5. V4-Pro recalls hidden facts in long context better than Gemini 3.1 Pro. 04:33 — Sources: Long-Context Retrieval 2026: Needle-in-Haystack Test, BenchLM comparison. Mixed evidence: DeepSeek V4-Pro surpasses Gemini 3.1 Pro on MRCR and academic long-context benchmarks (83.5% at 1M), but on standard single-needle NIAH at 1M tokens Gemini 3 scores ~99% vs DeepSeek’s 78%, with DeepSeek degrading much more from 200K to 1M (-18 points vs -0.5). Verdict: Disputed (benchmark-dependent; the video’s blanket framing overstates it)

6. Pricing is 8-30x cheaper than Anthropic’s Claude. 06:14 — Sources: Anthropic vs DeepSeek pricing comparison, MindStudio pricing analysis. V4-Pro output is $3.48/M vs $25/M for Claude Opus (~7x); V4-Flash ($0.14/$0.28 per M) runs 35-100x cheaper than frontier closed models, and cached input hits $0.0028/M. The 8-30x range is plausible depending on model pairing and caching. Verdict: Confirmed (order of magnitude, varies by model pair)

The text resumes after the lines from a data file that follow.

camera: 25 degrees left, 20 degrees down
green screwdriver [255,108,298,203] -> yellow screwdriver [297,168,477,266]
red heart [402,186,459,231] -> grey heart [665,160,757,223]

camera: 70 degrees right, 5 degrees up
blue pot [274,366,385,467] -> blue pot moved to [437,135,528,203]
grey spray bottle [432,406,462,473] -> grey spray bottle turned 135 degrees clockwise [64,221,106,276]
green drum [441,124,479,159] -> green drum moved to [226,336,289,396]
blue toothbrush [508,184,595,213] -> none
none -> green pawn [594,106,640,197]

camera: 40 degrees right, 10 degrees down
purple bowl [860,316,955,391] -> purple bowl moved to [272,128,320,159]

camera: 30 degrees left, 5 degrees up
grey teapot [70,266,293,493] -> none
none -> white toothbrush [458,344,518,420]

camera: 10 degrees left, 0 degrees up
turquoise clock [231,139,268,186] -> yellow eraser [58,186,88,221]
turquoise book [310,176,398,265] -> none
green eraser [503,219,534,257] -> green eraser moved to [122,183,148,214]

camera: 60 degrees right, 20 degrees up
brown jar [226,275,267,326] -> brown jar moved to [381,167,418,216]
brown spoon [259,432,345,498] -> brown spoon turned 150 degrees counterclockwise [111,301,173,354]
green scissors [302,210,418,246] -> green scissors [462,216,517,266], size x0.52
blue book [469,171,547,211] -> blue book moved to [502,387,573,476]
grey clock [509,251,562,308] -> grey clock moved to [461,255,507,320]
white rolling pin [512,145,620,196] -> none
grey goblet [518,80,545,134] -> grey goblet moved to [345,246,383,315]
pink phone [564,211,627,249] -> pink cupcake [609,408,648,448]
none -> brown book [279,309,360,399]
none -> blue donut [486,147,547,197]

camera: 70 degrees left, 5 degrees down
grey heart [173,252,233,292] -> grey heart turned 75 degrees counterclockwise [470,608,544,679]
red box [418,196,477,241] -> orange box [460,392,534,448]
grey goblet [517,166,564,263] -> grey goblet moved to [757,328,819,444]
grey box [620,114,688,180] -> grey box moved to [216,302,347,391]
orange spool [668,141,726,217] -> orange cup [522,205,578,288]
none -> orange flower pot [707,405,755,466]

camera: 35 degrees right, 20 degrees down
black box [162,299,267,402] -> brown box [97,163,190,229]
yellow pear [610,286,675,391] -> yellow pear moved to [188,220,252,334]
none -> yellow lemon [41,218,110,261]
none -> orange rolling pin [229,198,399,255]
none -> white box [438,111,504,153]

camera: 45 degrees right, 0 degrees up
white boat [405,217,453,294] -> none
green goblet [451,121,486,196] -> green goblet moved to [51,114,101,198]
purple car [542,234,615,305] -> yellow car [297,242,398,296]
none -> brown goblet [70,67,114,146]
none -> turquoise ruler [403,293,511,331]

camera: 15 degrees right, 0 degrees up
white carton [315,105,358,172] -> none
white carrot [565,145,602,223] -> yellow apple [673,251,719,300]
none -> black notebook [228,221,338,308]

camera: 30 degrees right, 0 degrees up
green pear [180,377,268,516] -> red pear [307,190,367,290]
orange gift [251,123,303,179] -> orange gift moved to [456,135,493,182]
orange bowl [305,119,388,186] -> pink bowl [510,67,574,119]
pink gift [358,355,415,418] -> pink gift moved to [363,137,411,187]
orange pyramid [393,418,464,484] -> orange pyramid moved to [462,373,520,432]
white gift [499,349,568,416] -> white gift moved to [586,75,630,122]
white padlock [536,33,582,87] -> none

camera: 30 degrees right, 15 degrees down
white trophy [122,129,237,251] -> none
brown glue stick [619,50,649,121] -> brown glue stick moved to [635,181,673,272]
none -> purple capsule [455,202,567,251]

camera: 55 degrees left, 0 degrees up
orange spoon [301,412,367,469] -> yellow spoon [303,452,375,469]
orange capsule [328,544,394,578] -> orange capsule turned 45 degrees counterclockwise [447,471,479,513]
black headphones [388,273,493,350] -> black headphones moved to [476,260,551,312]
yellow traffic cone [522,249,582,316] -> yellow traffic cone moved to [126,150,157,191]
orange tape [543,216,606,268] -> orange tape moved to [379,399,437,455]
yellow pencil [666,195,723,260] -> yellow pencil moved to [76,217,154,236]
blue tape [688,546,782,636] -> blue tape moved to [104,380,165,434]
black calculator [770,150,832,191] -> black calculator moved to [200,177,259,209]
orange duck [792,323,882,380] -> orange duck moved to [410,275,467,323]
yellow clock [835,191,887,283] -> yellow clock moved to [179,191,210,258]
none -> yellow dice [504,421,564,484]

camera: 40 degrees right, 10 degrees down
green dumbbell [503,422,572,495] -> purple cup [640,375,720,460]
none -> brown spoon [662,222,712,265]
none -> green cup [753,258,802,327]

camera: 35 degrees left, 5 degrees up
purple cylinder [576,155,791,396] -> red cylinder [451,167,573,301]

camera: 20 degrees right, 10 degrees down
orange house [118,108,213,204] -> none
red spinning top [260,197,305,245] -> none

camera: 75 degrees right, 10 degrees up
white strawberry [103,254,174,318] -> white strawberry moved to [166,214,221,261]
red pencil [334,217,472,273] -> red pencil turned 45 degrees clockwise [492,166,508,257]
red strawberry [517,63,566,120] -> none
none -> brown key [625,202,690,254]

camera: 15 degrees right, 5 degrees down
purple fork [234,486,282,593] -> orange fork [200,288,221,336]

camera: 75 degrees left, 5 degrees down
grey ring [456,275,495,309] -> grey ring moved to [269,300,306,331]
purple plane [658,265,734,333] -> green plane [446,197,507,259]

7. The system is unimodal — no image or audio input. 06:49 — Sources: DeepSeek V4 Preview Release (official), Hugging Face DeepSeek-V4 analysis. Neither official source lists any multimodal capability, consistent with text-only, but neither states it explicitly. Verdict: Inconclusive (consistent with, but not explicitly confirmed by, primary sources checked)

8. DeepSeek V4 uses the Engram memory technique. 08:31 — Sources: Kili Technology: DeepSeek V4 Guide — Engram Memory & Release Status, Engram explained (Medium). Engram is a real DeepSeek/Peking University conditional-memory paper (January 2026, open-sourced), but reporting indicates Engram is absent from V4 itself — mHC and sparse attention made it in, Engram did not. Verdict: Disputed

Tools, Papers & Standards Mentioned

DeepSeek V4 (Pro / Flash) — Official release announcement, DeepSeek-V4-Pro weights on Hugging Face
Compressed Sparse Attention (CSA) & Heavily Compressed Attention (HCA) — Hugging Face technical deep-dive
Engram (conditional memory module) — DeepSeek Engram architecture explainer, Kili Technology guide
Google Gemini 3.1 Pro — Artificial Analysis model comparison
Anthropic Claude — Anthropic vs DeepSeek API pricing
vLLM (serving support for V4’s attention) — vLLM blog: DeepSeek V4 efficient long-context attention

Follow-up Questions

Which benchmark family better predicts real-world long-context use — standard single-needle NIAH (where Gemini 3.1 Pro leads) or MRCR-style multi-round retrieval (where V4-Pro leads) — and how do both correlate with agentic document-analysis tasks?
What exactly are the two training-stabilization techniques the paper reports without full explanation, and has follow-up research clarified why they work?
Since Engram (with its reported NIAH gains from 84.2% to 97% on a 27B model) did not ship in V4, is it slated for a future DeepSeek release, and what does its “Sparsity Allocation Law” (20-25% of sparse parameters to memory) imply for other open-weight architectures?